• GIVEN REQUEST:
Extend the passage about steel prices, steel-using product prices, and the federal funds rate, picking up right after its last sentence.

• PASSAGE GIVEN:
####

To evaluate this question, we estimate reduced-form vector autoregressions (VARs) that model the variables of interest as an interrelated system that co-evolves over time (Sims 1980). The VAR is an attractive analytical tool because it does not force an assumed structural form onto the data. Each variable in the system is modeled jointly as a function of its past values and the past values of the other related variables in the system. After estimating the system, we can evaluate causal relationships between the variables by testing whether past values of one variable are statistically significant determinants of the current value of another variable, following Granger (1969).

Our variables of interest are (1) prices for steel products, (2) prices for steel-using products, and (3) the effective federal funds rate—the interest rate at which depository institutions borrow and lend reserve balances held at Federal Reserve Banks.14 This interest rate is the primary target for Federal Reserve monetary policy actions and is linked both in theory and in practice to changes in general price levels, as well as to the level of demand for goods and services across the economy via the Taylor Rule (Taylor 1993). Data are observed monthly and drawn from the Federal Reserve Bank of St. Louis’s FRED Economic Data, spanning December 2001 to January 2020, or two business cycle expansions, other than for steel wire, for which available data begin in July 2004. Univariate analysis with a modified Dickey-Fuller test (Cheung and Lai 1995) fails to reject the null hypothesis of a unit root for each variable under consideration. While the individual variables are nonstationary (integrated of order one, or first-difference stationary), tests with Johansen’s procedure show that there is no cointegration—or a stable, long-run relationship—between the variables (Johansen 1995), and the system can be modeled with a VAR, as opposed to a vector error correction model.

####

• SUPPLIED RECORDS:

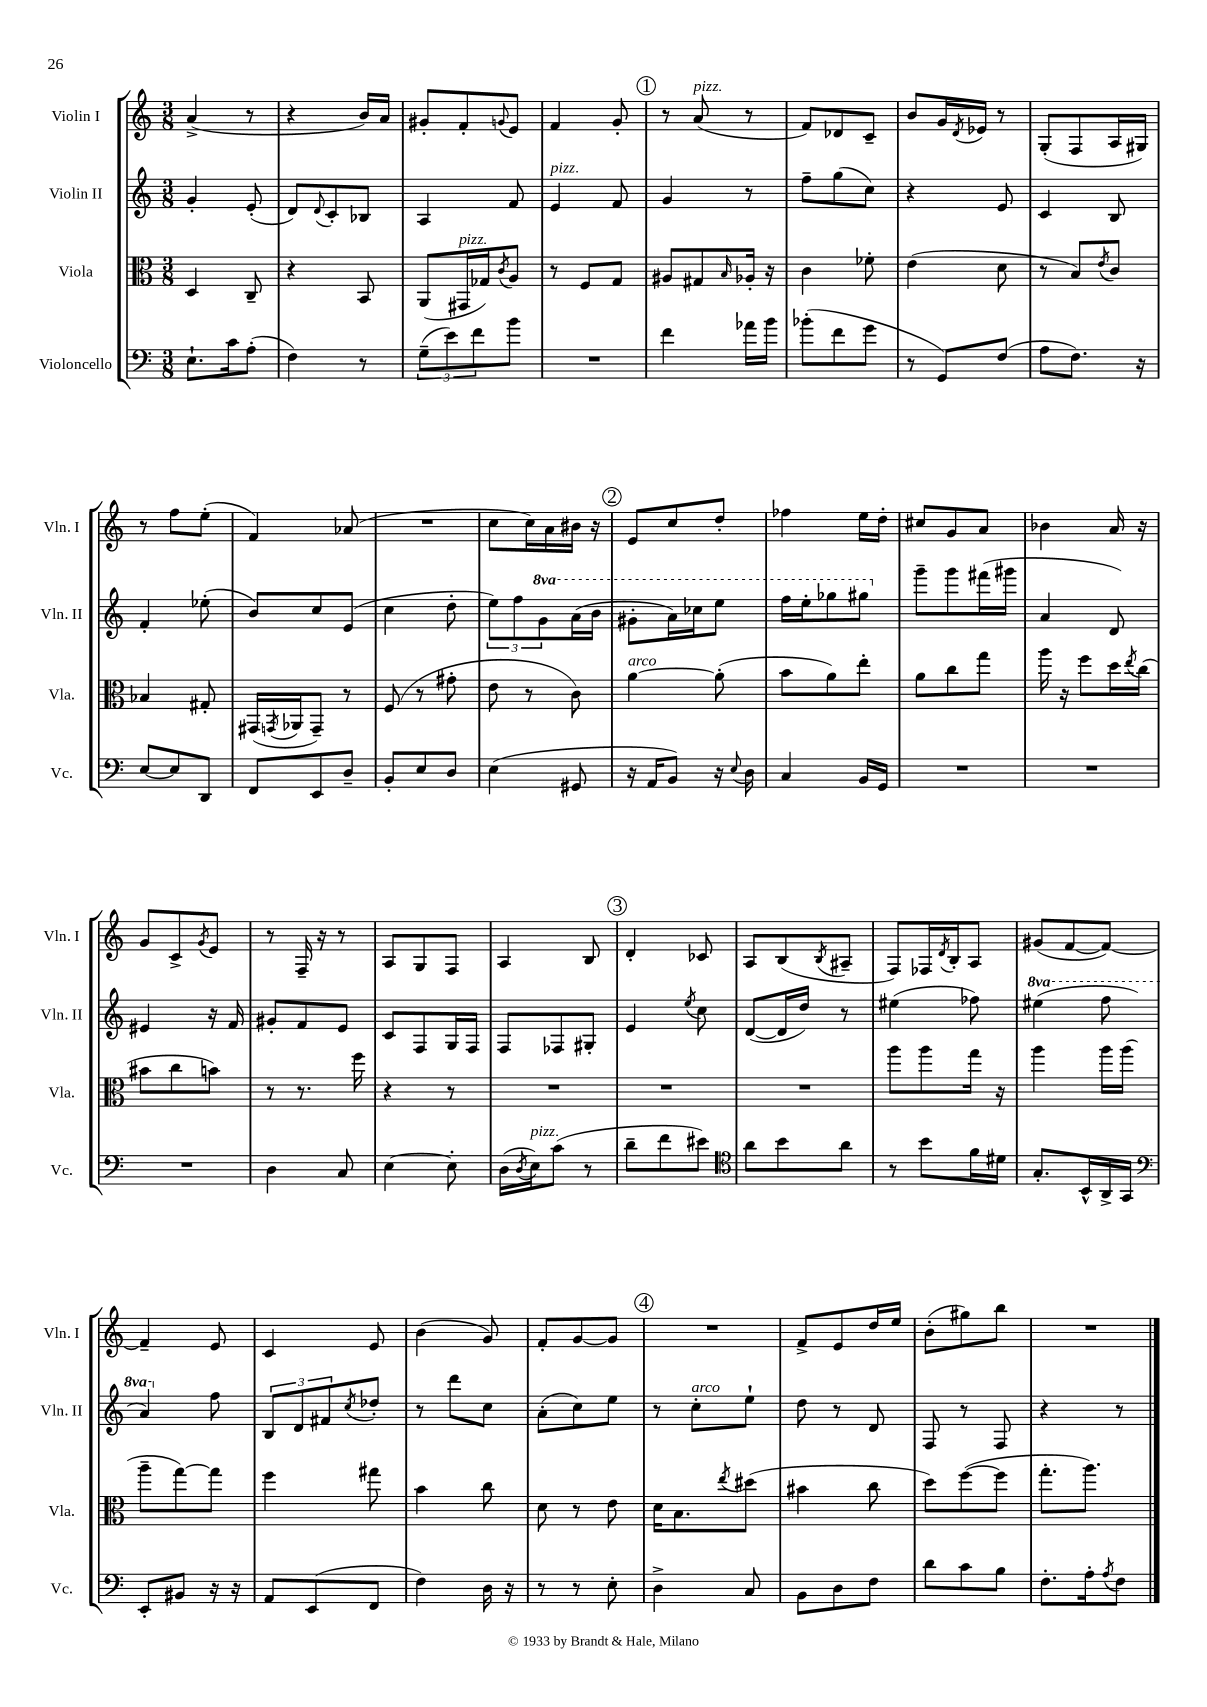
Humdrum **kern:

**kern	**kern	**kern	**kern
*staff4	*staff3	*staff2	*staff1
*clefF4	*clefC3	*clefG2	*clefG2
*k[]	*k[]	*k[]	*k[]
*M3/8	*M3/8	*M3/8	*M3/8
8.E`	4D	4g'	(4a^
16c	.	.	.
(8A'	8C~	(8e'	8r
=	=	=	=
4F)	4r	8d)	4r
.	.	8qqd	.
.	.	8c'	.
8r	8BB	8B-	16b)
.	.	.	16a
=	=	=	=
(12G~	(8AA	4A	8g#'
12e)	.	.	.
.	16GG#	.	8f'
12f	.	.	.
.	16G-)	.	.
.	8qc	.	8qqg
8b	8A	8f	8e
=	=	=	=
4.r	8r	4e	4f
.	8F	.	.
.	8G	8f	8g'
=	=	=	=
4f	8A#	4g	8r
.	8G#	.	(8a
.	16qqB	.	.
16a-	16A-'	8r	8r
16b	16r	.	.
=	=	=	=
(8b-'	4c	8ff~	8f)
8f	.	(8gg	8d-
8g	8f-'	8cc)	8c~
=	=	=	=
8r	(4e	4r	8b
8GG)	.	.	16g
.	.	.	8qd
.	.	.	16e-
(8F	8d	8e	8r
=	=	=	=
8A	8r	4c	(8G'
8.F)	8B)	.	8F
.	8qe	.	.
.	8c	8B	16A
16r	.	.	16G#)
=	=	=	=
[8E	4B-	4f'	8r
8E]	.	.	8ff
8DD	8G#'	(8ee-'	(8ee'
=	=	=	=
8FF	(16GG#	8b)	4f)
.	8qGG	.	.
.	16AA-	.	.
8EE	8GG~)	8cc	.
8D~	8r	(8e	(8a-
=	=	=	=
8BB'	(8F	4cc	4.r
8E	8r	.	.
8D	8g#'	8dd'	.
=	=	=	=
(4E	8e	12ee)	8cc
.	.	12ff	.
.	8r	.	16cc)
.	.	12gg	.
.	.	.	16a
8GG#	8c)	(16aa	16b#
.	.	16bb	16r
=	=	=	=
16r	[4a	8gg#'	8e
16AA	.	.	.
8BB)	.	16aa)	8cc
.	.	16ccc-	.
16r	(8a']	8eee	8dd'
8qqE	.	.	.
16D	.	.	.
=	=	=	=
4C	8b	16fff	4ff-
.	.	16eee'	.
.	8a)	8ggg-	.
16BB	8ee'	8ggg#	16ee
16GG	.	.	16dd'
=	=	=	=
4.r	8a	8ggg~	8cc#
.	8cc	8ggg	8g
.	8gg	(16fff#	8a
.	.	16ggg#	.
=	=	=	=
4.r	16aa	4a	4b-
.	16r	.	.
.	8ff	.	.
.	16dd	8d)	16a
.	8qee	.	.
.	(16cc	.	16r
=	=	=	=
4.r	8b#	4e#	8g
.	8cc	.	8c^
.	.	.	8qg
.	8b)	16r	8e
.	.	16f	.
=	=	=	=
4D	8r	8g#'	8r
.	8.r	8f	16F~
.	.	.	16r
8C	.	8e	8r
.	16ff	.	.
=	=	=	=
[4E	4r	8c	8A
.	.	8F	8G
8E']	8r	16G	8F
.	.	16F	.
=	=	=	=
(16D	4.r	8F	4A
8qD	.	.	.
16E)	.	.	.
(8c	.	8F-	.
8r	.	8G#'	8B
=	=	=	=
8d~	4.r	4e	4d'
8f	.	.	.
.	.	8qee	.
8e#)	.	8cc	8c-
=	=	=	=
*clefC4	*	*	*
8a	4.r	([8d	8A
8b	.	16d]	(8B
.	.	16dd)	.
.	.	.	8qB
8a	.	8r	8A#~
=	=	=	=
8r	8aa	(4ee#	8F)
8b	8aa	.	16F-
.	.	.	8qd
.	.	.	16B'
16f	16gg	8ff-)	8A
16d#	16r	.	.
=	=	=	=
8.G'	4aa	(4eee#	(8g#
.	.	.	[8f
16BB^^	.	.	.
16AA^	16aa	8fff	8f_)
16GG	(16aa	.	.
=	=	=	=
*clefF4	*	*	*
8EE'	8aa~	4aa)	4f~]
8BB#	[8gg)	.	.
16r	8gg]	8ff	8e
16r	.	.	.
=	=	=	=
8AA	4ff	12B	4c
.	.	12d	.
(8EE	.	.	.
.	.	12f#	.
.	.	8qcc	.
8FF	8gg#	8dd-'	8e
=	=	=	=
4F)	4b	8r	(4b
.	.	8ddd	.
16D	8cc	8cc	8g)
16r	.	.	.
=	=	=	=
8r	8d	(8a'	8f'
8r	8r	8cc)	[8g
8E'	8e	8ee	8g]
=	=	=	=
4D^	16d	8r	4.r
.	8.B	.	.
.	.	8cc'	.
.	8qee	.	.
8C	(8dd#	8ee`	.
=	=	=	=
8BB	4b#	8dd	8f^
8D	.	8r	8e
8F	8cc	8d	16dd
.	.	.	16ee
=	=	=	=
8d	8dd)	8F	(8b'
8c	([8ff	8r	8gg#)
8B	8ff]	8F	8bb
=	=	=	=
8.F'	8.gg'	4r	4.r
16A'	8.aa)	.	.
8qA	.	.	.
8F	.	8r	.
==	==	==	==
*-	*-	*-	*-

####

• ANSWER TO THIS TASK:
The VAR model consists of

\left[\begin{array}{l}  \Delta p_{t}^{1} \\  \Delta p_{t}^{2} \\  \Delta i_{t}  \end{array}\right]=\alpha_{0}+A_{1}\left[\begin{array}{l}  \Delta p_{t-1}^{1} \\  \Delta p_{t-1}^{2} \\  \Delta i_{t-1}  \end{array}\right]+\cdots+A_{k}\left[\begin{array}{c}  \Delta p_{t-k}^{1} \\  \Delta p_{t-k}^{2} \\  \Delta i_{t-k}  \end{array}\right]+\left[\begin{array}{c}  \varepsilon_{1, t} \\  \varepsilon_{2, t} \\  \varepsilon_{3, t}  \end{array}\right]

where p_{t}^{1}  is the natural log of price at time t of the relevant steel product input price,  p_{t}^{2} is the natural log of the price of the steel-using product, and \boldsymbol{i}_{t} is the natural log of the effective federal funds interest rate. The pairings of steel product input prices p^{1} and steel-using product prices p^{2} are given in Section 4, Table 1.15 The model estimates parameters \alpha_{0}, \boldsymbol{A}_{\mathbf{1}}to \boldsymbol{A}_{\boldsymbol{k}}, and \varepsilon_{t}, which are, respectively, a vector of constant terms, 3×3 matrices of coefficients relating the current dependent variable to past values of the independent variables, and a vector of randomly distributed residual with mean zero and uncorrelated across time.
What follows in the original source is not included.